It was the early 1970s and Aimé and Véronique Guibert were house hunting in the South of France and happened on an old, abandoned farmhouse in a rural location a few miles from the small town of Aniane in the Languedoc. A friend, a professor of geology, looked at the land and recommended that it would be ideal for a vineyard and that the wines produced there could be very good indeed. The problem was that, as there was no history of winemaking there, any wine produced there could only be sold as ‘Table Wine’, a category normally attracting little attention and only rock-bottom prices.
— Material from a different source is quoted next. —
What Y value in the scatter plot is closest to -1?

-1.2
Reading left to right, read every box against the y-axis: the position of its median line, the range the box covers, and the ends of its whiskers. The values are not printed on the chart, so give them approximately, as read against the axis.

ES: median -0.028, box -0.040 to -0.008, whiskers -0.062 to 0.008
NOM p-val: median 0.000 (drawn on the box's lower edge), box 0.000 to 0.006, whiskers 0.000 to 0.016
But the Guiberts were not deterred; they bought 17,000 Cabernet Sauvignon cuttings from some of the top Bordeaux properties and built an underground cellar next to the farmhouse. They clearly meant to do this properly. Their first vintage, 1978, made with assistance from top oenologist, Emile Peynaud, was bottled in 1980 under the name of the farmhouse, Mas de Daumas Gassac. It was mainly Cabernet Sauvignon with a little Malbec, Merlot, Syrah, Cabernet Franc, Pinot Noir and Tannat added. Only 4 years later, the 1982 vintage was hailed by the French wine press as the ‘Château Lafite of the Languedoc’ and its reputation has been sky-high ever since. Despite that, because of its location, it is still only classified as an IGP wine (aka Vin de Pays), a step up from a Table Wine but less prestigious than Appellation Contrôlée.
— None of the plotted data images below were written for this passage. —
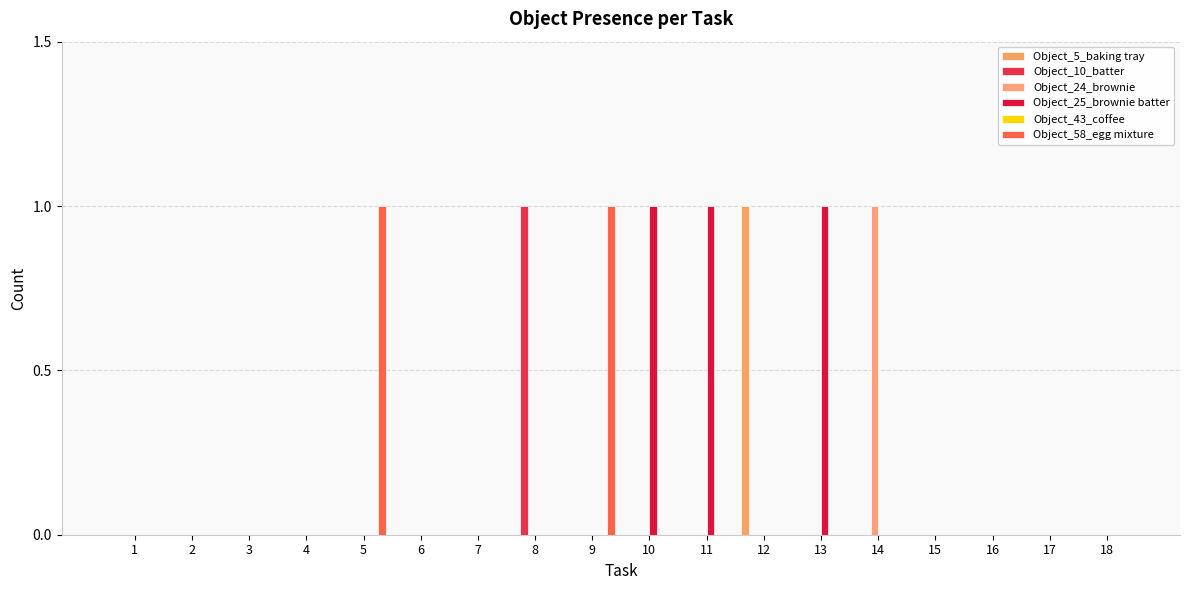

How many groups of bars are there?

18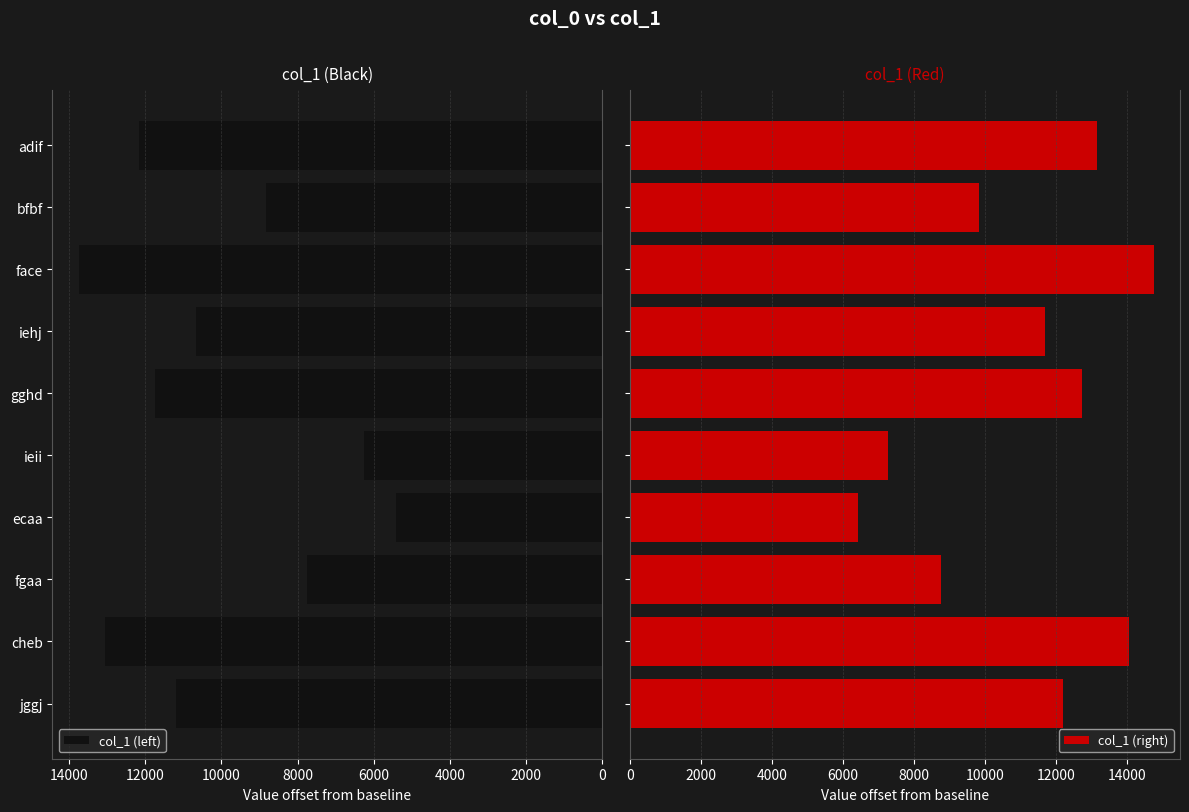

What is the value of the col_1 (right) bar at the 5th from the left?

7260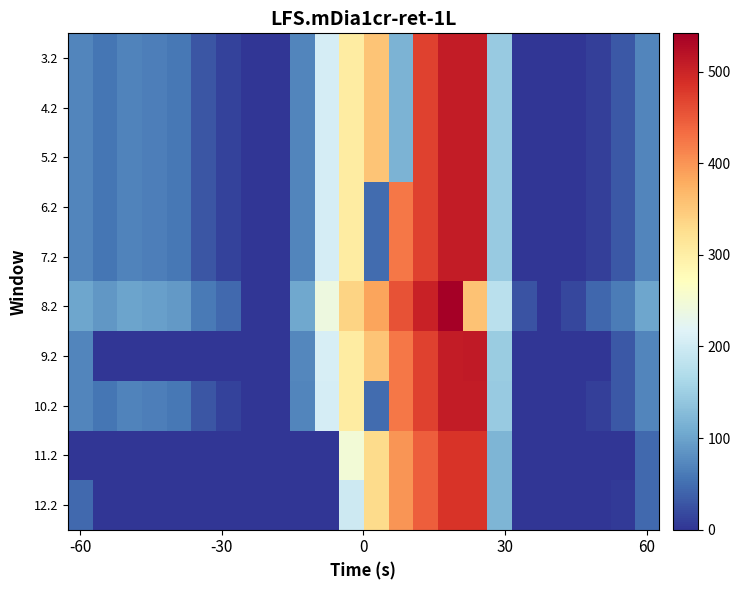

Reading left to right, transcribe all the data shown in this chart.

3.2: 70.1	55.7	68.5	64.0	57.4	28.0	11.8	0.0	0.0	71.5	206.6	303.6	354.2	116.7	470.4	508.8	509.6	145.4	0.0	0.0	0.0	9.4	30.4	70.5
4.2: 70.1	55.7	68.5	64.0	57.4	28.0	11.8	0.0	0.0	71.5	206.6	303.6	354.2	116.7	470.4	508.8	509.6	145.4	0.0	0.0	0.0	9.4	30.4	70.5
5.2: 70.1	55.7	68.5	64.0	57.4	28.0	11.8	0.0	0.0	71.5	206.6	303.6	354.2	116.7	470.4	508.8	509.6	145.4	0.0	0.0	0.0	9.4	30.4	70.5
6.2: 70.1	55.7	68.5	64.0	57.4	28.0	11.8	0.0	0.0	71.5	206.6	303.6	47.5	423.4	470.4	508.8	509.6	145.4	0.0	0.0	0.0	9.4	30.4	70.5
7.2: 70.1	55.7	68.5	64.0	57.4	28.0	11.8	0.0	0.0	71.5	206.6	303.6	47.5	423.4	470.4	508.8	509.6	145.4	0.0	0.0	0.0	9.4	30.4	70.5
8.2: 103.1	88.7	101.5	97.0	90.4	61.0	44.8	0.0	0.0	104.5	239.6	336.6	387.2	456.4	503.4	541.8	357.2	178.4	26.0	0.0	15.2	42.4	63.4	103.5
9.2: 71.1	0.0	0.0	0.0	0.0	0.0	0.0	0.0	0.0	72.5	207.6	304.6	355.2	424.4	471.4	509.8	510.6	146.4	0.0	0.0	0.0	0.0	31.4	71.5
10.2: 70.1	55.7	68.5	64.0	57.4	28.0	11.8	0.0	0.0	71.5	206.6	303.6	47.5	423.4	470.4	508.8	509.6	145.4	0.0	0.0	0.0	9.4	30.4	70.5
11.2: 0.0	0.0	0.0	0.0	0.0	0.0	0.0	0.0	0.0	0.0	0.0	248.4	329.2	398.4	445.4	483.8	484.6	120.4	0.0	0.0	0.0	0.0	0.0	45.5
12.2: 45.1	0.0	0.0	0.0	0.0	0.0	0.0	0.0	0.0	0.0	0.0	197.9	329.2	398.4	445.4	483.8	484.6	120.4	0.0	0.0	0.0	0.0	5.4	45.5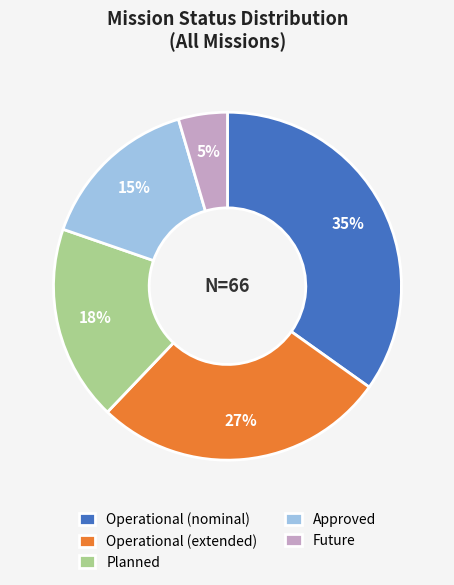

How many slices are in this pie chart?

5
You rarely see mature examples for sale, so we were extremely lucky that a very generous friend shared with us a bottle of the 2012 vintage that had been carefully laid down in her cellar for a number of years. A rich beef casserole with dried cranberries, chestnuts and mushrooms proved the ideal accompaniment bringing out the wine’s great complexity including a wonderful array of black fruit flavours combined with cleverly restrained oak. Beautifully soft and harmonious and barely showing its 10 years of age, this is a wine that still tastes young and fresh and will be drinking perfectly well into the next decade.
M.Guibert sadly died in 2016 but the vineyard is now safely in the hands of 4 of their children and so the wines live on, a continuing reminder of one couple’s fantastic vision.